■ Written problem 1
In the essay about being asked to act in a Japantown film, what job did Kerwin Berk hold before?
■ Written problem 2
From the essay about being asked to act in a Japantown film, copy word for word the passage from "Though his name" to "hole to fill.".
■ Written problem 3
Continue the essay about being asked to act in a Japantown film, starting right after its last sentence.

■ Source excerpt
— BEGIN —

Liz Arikawa holding the script

As a teenager and young adult, I immersed myself in photography. I used to develop black and white and color film and photos in the hall bathroom of our house. Out of high school, I won an honorable mention for my sports photography at the Fresno County Fair. In college, a professor commissioned me to take some pictures for his textbook (now out of print).

One day, as my daughter was growing up, I used my father-in-law’s video camera and was hooked. I taught myself video editing and for several years I produced the memory video for my daughter’s elementary school. Recently, I have been putting together artsy videos of clouds, rain, and the wind paired with music and an occasional haiku. I posted a few of these on my Facebook Wall.

And it was due to this connection to video, music, poetry, and Facebook, that this past summer I received an email from a man whom I only knew from our Facebook exchanges and a short film he had directed. The man is Kerwin Berk, a former sport editor for the San Francisco Chronicle.

Though his name belies his ethnicity, Kerwin, like many of the characters in his movies, is Japanese American. The short film is The Virtues of Corned Beef Hash, starring Hiroshi Kashiwagi and Tim Yamamura. Kerwin’s email started “Hey Ben, have you ever acted before?” One of the actors he cast for his new movie had gotten a role on a TV series and Kerwin had a hole to fill.

I think that the last time I had acted was in grade school. I think that it might have been the end of the year Japanese language school stage production. I can’t remember what it was about, but it was all in Japanese that I have since forgotten.

I was intrigued why Kerwin would want me, an average guy with graying hair, a monotone voice, and maybe two facial expressions—bored and blank stare. I hesitated to consider his offer. I couldn’t see myself memorizing lines, working with real actors, and looking into a camera. Half of me was thrilled just to be asked. The other half is quite anxious. In my response, I default to “I’ll have to talk it over with my wife” and “it’s a busy time at work” to defer a decision.

When I get home from work, I tell my wife about Kerwin’s offer. Unexpectedly, she tells me to go for it. I think in part because it gets me out of the house. And she adds it would be good for our daughter, Liz, too. In a strange coincidence, Liz wants to write screenplays, direct, and otherwise work on films. Without a viable excuse, I tell Kerwin I’m in and to send me the script. I ask him if Liz can watch the proceedings. “No free riders, everyone has to contribute,” is Kerwin’s response.

I quickly page through the script. The story will be filmed in and around San Francisco’s Japantown. It is a story of lost and found opportunities in a series of vignettes, not unlike those movies with a collection of famous actors all with separate lives that become interrelated as the story progresses. It will have a cast of mostly Asian American characters. The main characters in the movie are Tenshi and Lucy who are two spirits that wander San Francisco’s Japantown trying to help people make the right choices. In many of the same scenes as my character is Hank, a forty-something skateboarder who can’t quite bring himself to talk to the love of his life, Claire.

— END —

■ Entries provided

— BEGIN —

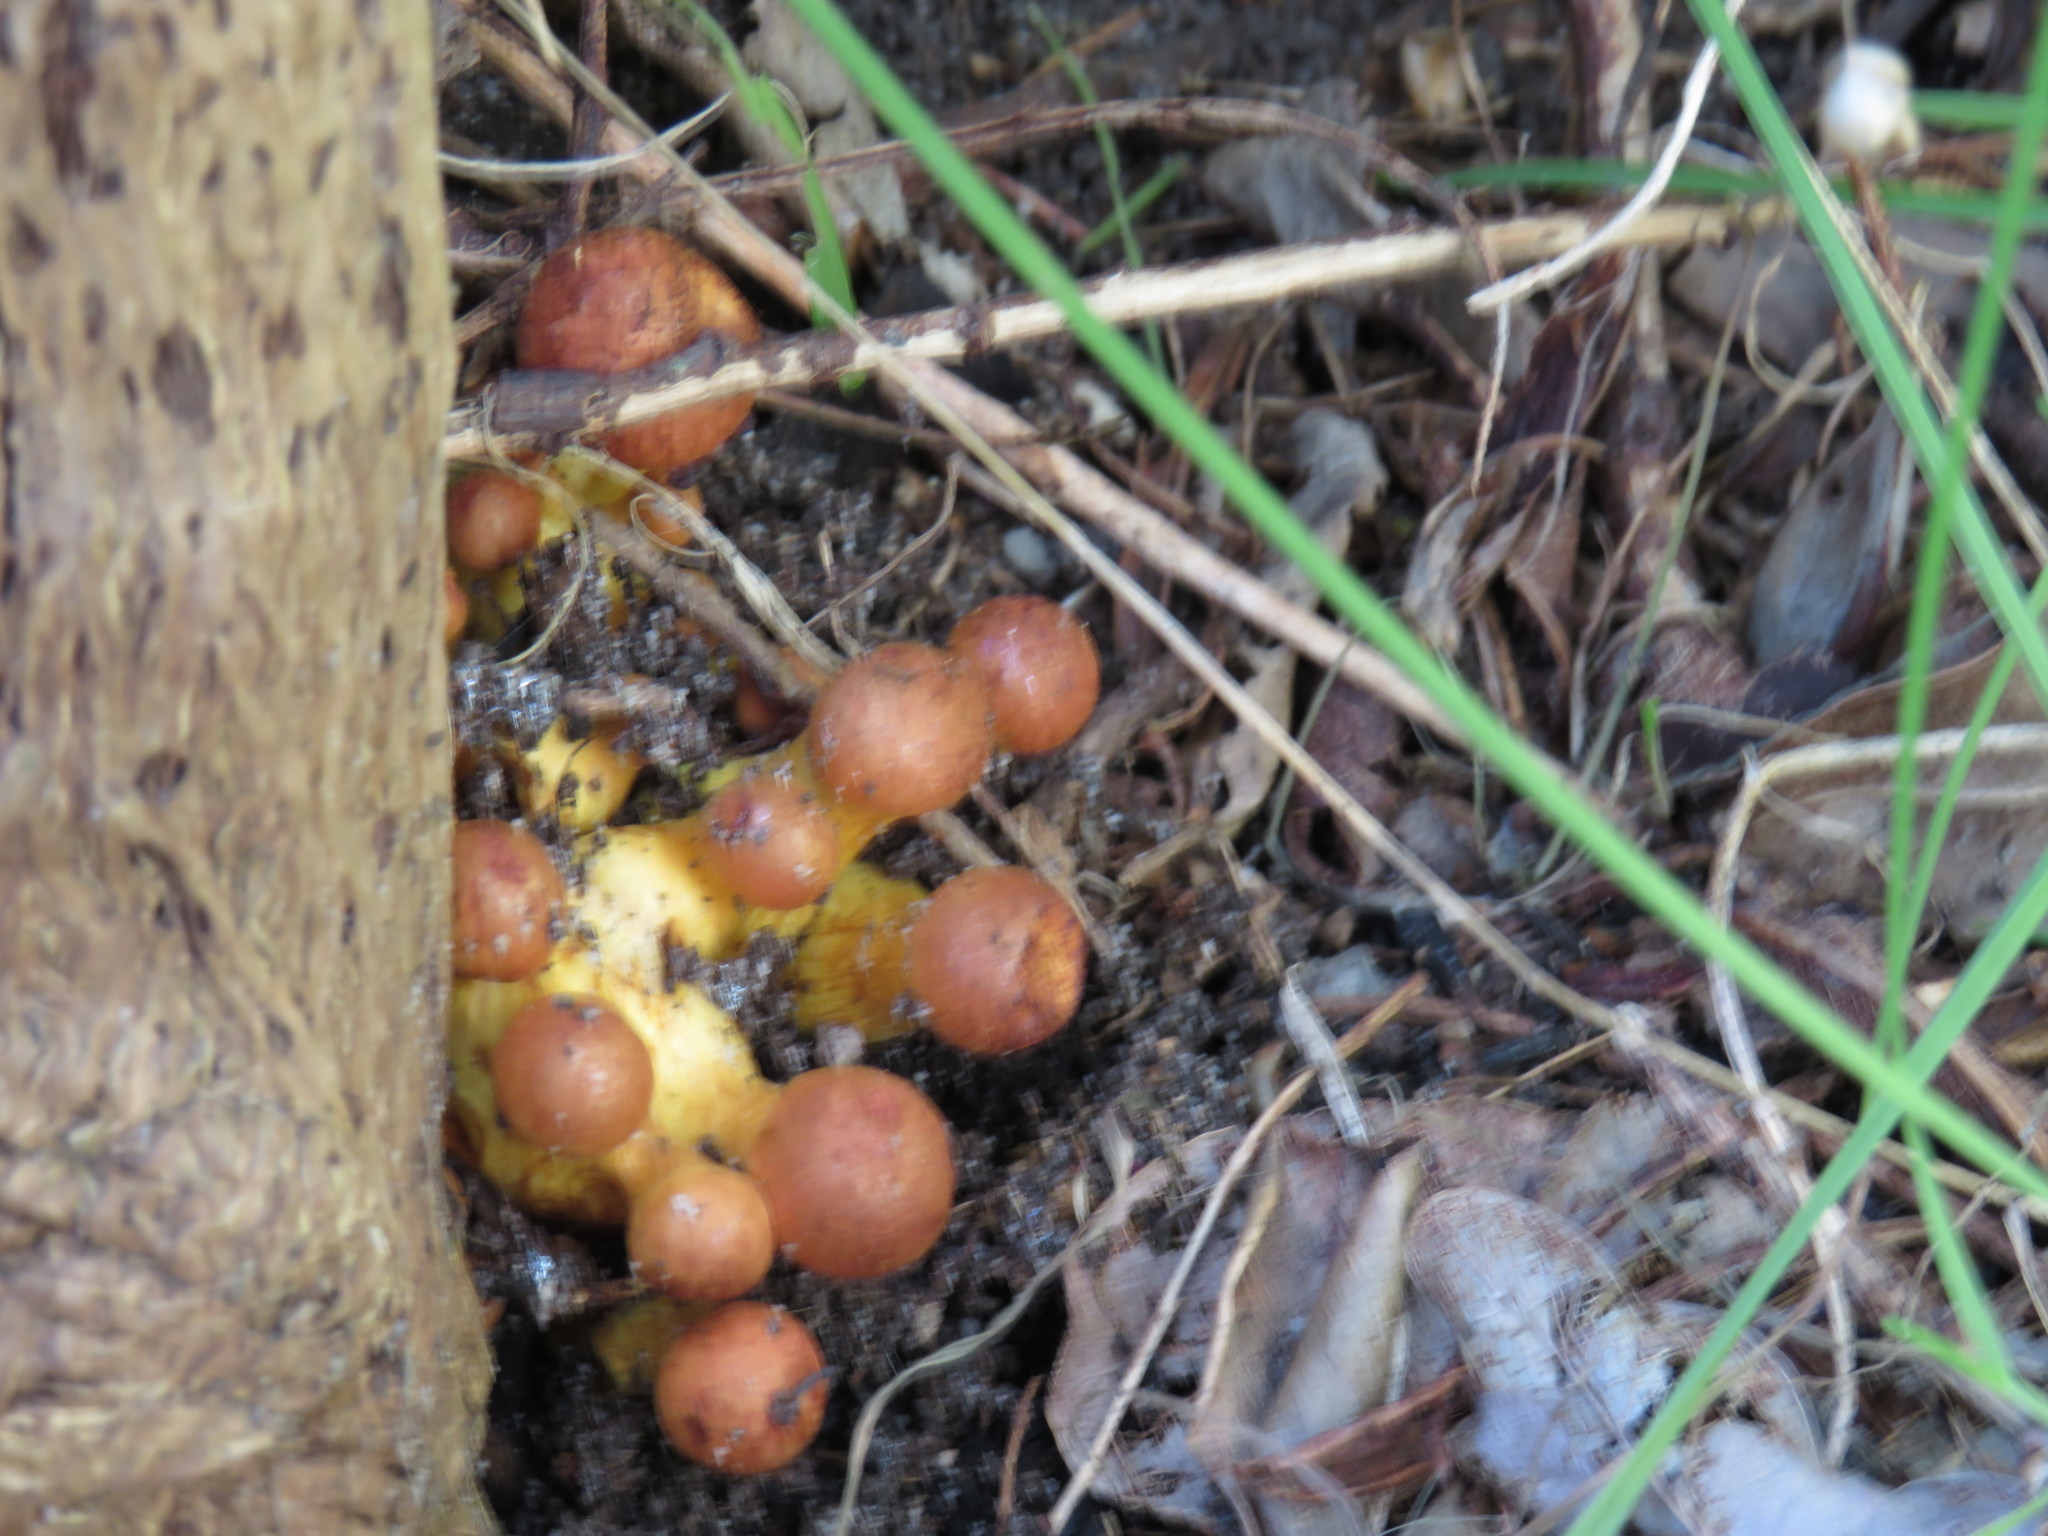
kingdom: Fungi
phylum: Basidiomycota
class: Agaricomycetes
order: Agaricales
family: Hymenogastraceae
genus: Gymnopilus
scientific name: Gymnopilus junonius
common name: Spectacular rustgill
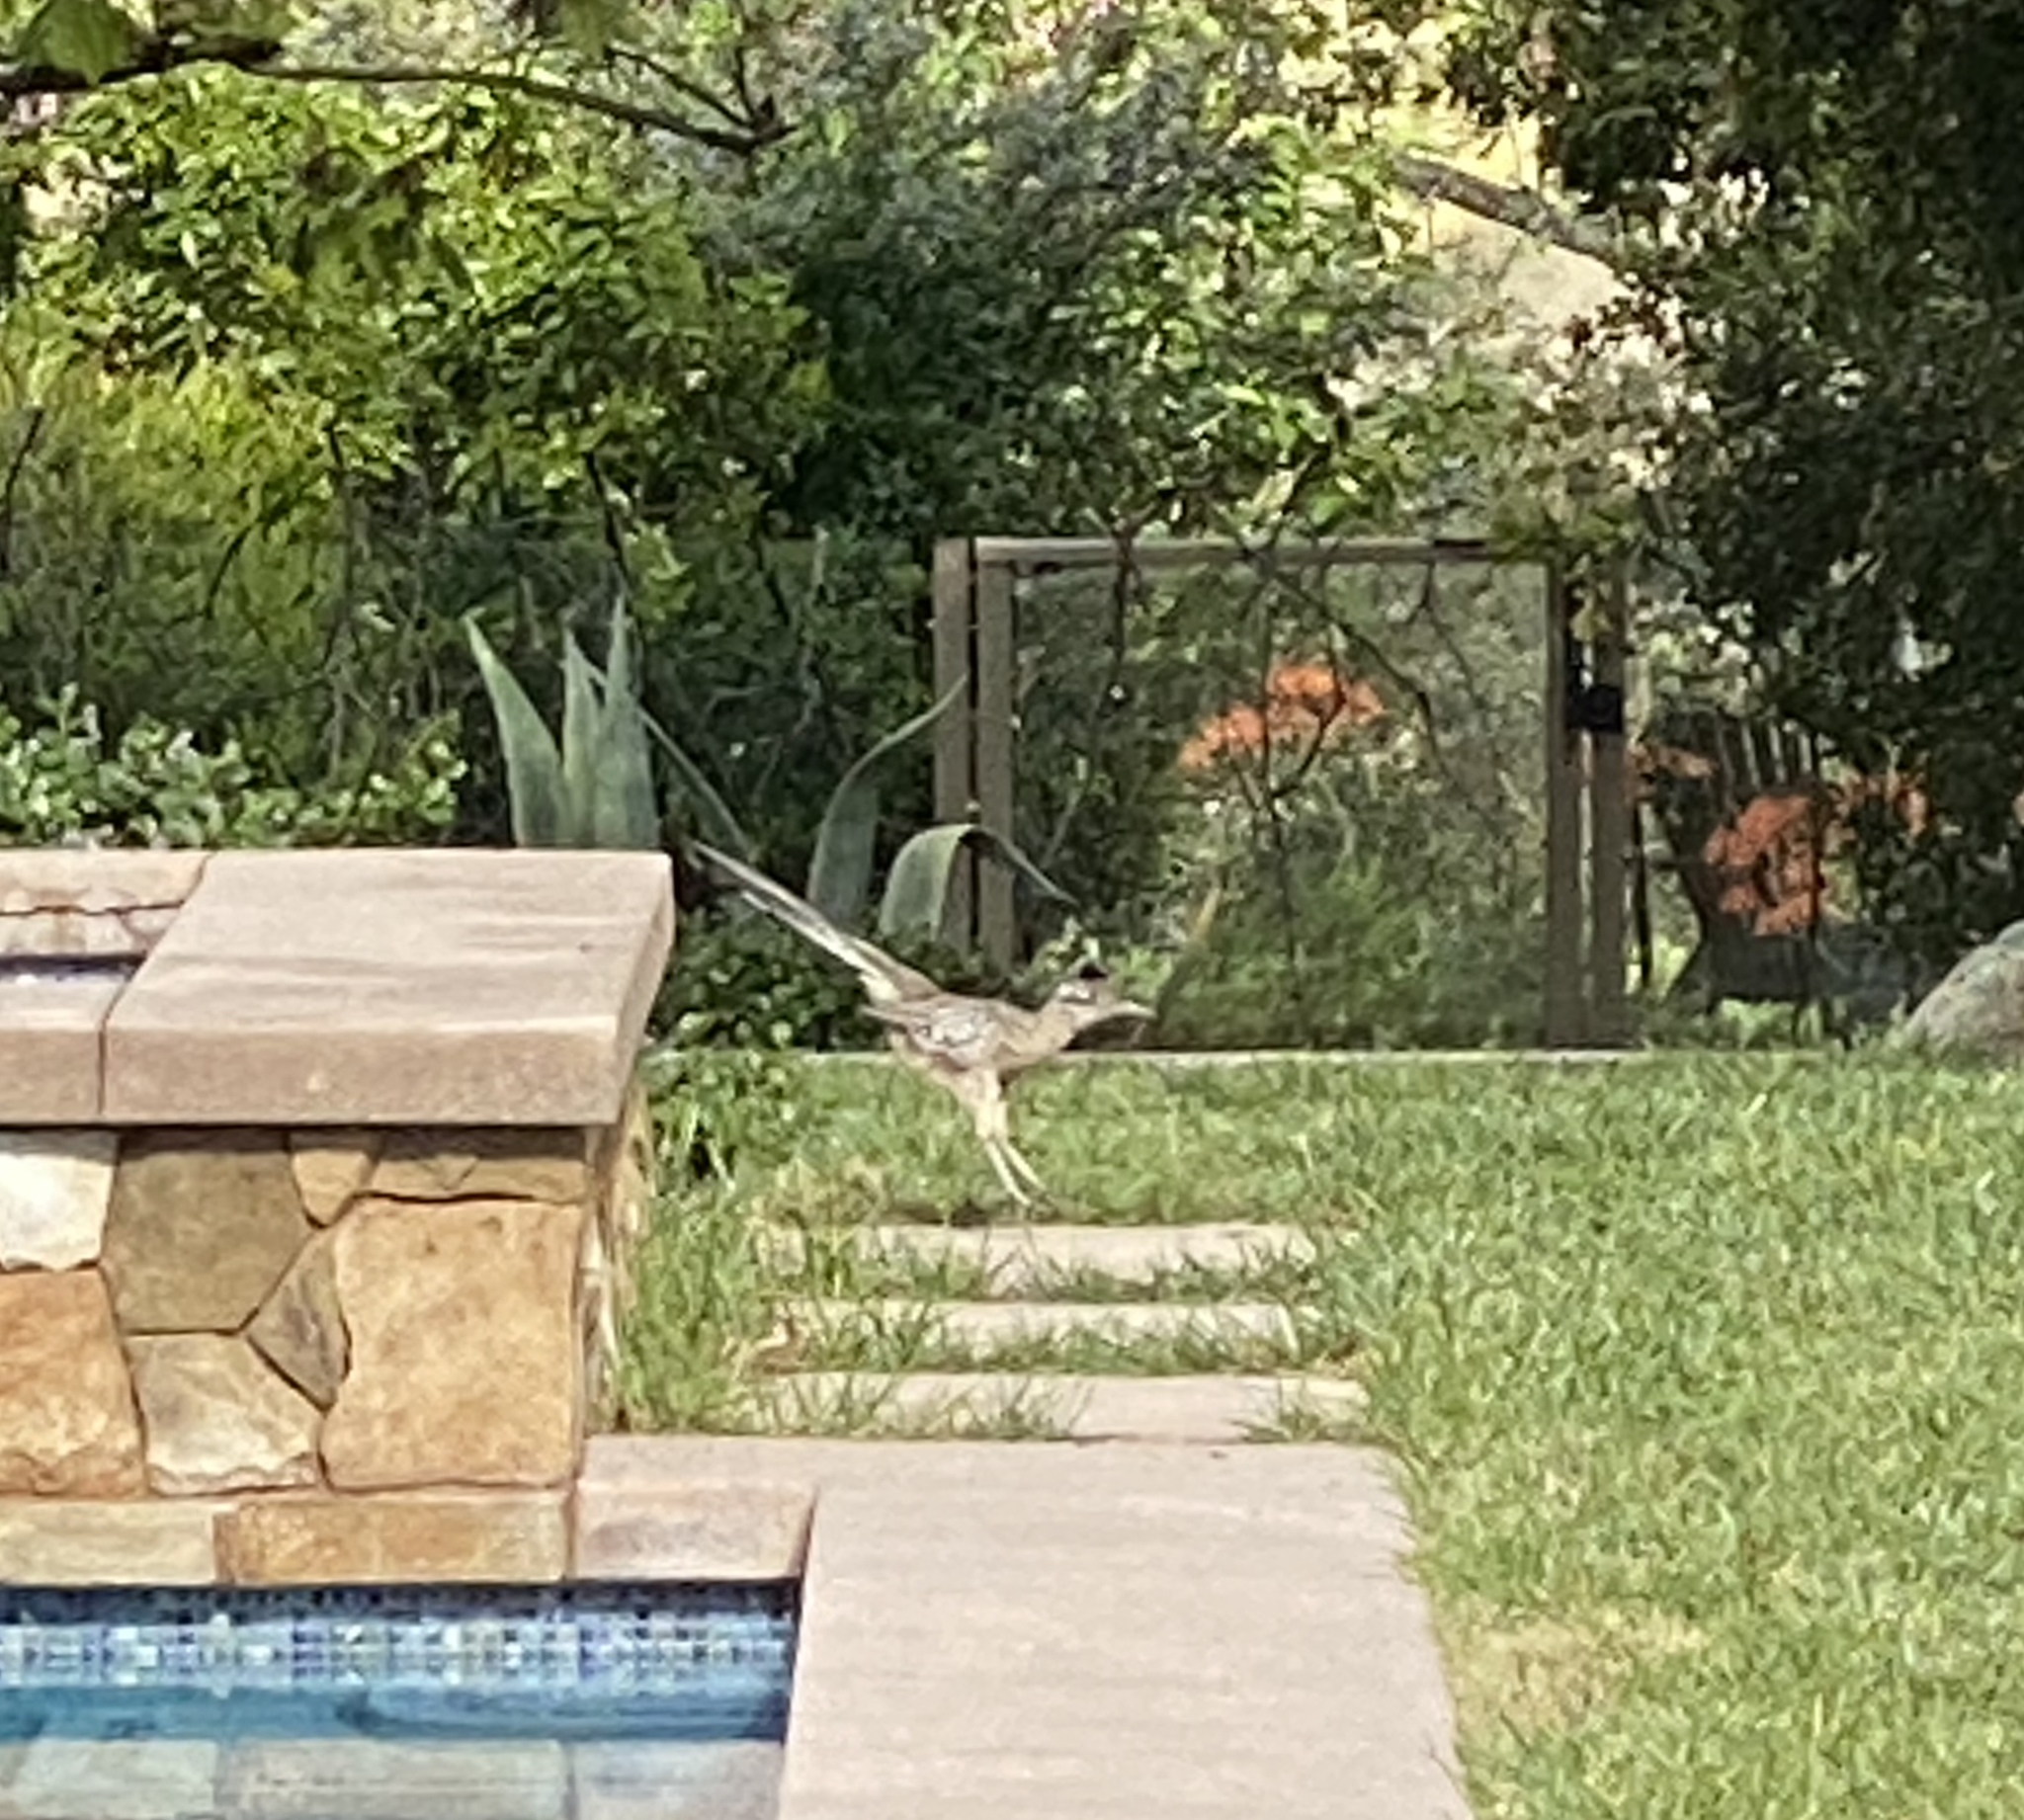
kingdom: Animalia
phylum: Chordata
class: Aves
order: Cuculiformes
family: Cuculidae
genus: Geococcyx
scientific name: Geococcyx californianus
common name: Greater roadrunner
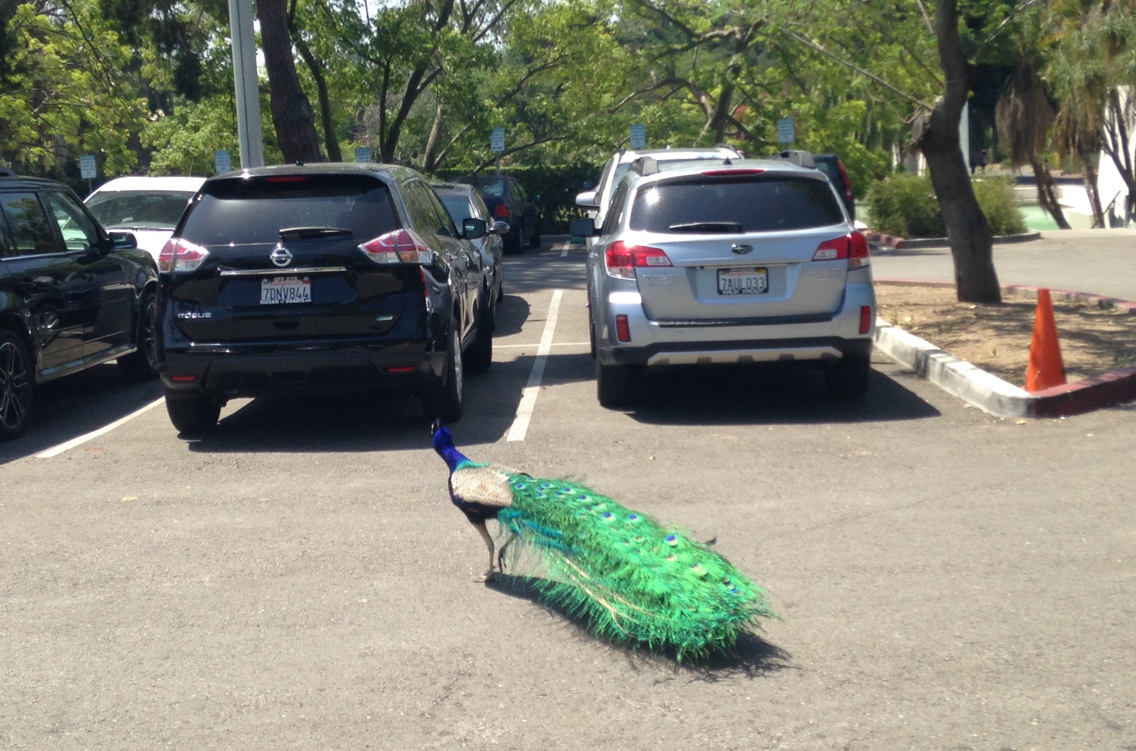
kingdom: Animalia
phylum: Chordata
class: Aves
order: Galliformes
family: Phasianidae
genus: Pavo
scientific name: Pavo cristatus
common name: Indian peafowl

— END —

■ Exercise response 1
He was a sport editor for the San Francisco Chronicle.

■ Exercise response 2
Though his name belies his ethnicity, Kerwin, like many of the characters in his movies, is Japanese American. The short film is The Virtues of Corned Beef Hash, starring Hiroshi Kashiwagi and Tim Yamamura. Kerwin’s email started “Hey Ben, have you ever acted before?” One of the actors he cast for his new movie had gotten a role on a TV series and Kerwin had a hole to fill.

■ Exercise response 3
Tormenting Hank are Jerry and Phil, two former J-town boys who became successful and left the City. I play Phil, the aging Japanese American yuppie who now lives somewhere in the suburban inland East Bay. Phil wears polo shirts, khaki pants, loafers, and Tommy Hilfiger jackets. As I read the script, I notice that parts of Phil’s life bears strange coincidences to mine. Among my good friends is a Phil and another Phil is a neighbor.

As I read the script, I am wearing a polo shirt, khakis, and loafers, which is also my typical spring and summer workday attire. I am a somewhat aging, though not as old as the character, former yuppie. And, on top of that, one specific scene in the script actually happened to me.

Most of the rest of the cast has already met and had gone through a reading of the script. I, however, have about a week to learn my lines and get my character down before the first scenes are filmed. I have only a few lines, but I know that memorizing lines is a lot easier than delivering them. I try memorizing the lines while reading from the script, but I quickly realize that that’s not going to work. I find a recording app for my phone and record both my lines and those of anyone in the same scene.

As I walk to lunch, Bluetooth headset on my ear, I listen to the other people’s lines, anticipating the action in the scene and then repeating my lines. I do the same when I am alone during my commute to and from work and with Liz as I drive her to school in the morning.

Shooting begins on a Sunday in early July, but Kerwin wants to meet some of the actors for a walkthrough of some of the scenes on Saturday before. I think that Kerwin, in part, wants to meet me and wants me to meet some of the other actors before the big day. Since we live in about a hundred miles east of San Francisco in Placer County, we will stay at a friend’s house in the City during the filming.

On the morning of the rehearsal I begin to have doubts about what I’ve gotten myself into. Thoughts of inadequacy race through my head. What if I can’t remember my lines? What if I freeze when the director yells action? What if I deliver my lines without any emotion or expression? But I am committed and can’t back out, especially since I don’t want to look like a quitter in front of my daughter.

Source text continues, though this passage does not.